Information shown below:

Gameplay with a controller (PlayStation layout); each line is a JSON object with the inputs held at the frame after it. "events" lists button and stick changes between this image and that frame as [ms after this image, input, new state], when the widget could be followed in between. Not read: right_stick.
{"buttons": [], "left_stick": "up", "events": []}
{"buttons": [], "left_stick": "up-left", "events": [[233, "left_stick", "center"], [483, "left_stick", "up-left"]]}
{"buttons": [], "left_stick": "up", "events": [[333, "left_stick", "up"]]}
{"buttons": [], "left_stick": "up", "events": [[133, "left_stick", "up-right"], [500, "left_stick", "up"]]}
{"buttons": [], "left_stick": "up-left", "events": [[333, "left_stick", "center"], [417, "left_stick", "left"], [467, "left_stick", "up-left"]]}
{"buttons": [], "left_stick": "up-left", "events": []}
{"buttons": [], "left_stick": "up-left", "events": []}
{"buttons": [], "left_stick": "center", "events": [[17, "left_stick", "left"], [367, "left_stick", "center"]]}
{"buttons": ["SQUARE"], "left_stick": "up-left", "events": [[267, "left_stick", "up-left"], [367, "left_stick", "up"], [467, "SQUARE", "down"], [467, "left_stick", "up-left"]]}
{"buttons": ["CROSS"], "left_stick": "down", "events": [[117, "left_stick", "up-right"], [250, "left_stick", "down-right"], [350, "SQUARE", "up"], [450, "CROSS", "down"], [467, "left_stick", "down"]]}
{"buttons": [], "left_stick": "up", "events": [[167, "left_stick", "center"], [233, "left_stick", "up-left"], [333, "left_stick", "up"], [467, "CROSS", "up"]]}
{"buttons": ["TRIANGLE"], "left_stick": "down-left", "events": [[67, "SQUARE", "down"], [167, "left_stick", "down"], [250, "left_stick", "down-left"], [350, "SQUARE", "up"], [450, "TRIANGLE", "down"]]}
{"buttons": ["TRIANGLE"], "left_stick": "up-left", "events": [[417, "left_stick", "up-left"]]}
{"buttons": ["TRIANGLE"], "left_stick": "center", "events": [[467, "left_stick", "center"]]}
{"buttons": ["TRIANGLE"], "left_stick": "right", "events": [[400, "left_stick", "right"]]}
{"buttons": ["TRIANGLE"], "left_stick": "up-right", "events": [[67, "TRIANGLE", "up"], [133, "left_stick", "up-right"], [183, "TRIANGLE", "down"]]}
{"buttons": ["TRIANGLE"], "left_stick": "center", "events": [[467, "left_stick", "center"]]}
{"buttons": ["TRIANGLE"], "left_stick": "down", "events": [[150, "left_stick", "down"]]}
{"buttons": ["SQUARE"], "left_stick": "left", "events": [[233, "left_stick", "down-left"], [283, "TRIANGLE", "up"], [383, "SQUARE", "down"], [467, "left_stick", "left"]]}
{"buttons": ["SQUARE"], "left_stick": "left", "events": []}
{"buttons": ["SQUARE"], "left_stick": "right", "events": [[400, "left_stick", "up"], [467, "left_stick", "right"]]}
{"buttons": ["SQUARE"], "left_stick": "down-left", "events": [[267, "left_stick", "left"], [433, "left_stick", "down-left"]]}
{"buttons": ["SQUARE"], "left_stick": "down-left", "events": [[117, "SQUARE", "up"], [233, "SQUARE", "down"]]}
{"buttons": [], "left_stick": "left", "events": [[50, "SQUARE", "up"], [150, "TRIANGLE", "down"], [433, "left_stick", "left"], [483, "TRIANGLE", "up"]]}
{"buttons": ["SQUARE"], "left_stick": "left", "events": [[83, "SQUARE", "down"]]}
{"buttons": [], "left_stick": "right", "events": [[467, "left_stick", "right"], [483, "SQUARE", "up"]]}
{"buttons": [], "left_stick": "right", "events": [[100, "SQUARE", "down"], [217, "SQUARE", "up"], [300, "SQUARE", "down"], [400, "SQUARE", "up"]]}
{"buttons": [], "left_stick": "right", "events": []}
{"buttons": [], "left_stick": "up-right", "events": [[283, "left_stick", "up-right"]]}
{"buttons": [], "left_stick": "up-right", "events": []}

End of Information shown.

Task statement
Your answer must consist of every line from the listing that holds the string "CROSS".

Output of the task
{"buttons": ["CROSS"], "left_stick": "down", "events": [[117, "left_stick", "up-right"], [250, "left_stick", "down-right"], [350, "SQUARE", "up"], [450, "CROSS", "down"], [467, "left_stick", "down"]]}
{"buttons": [], "left_stick": "up", "events": [[167, "left_stick", "center"], [233, "left_stick", "up-left"], [333, "left_stick", "up"], [467, "CROSS", "up"]]}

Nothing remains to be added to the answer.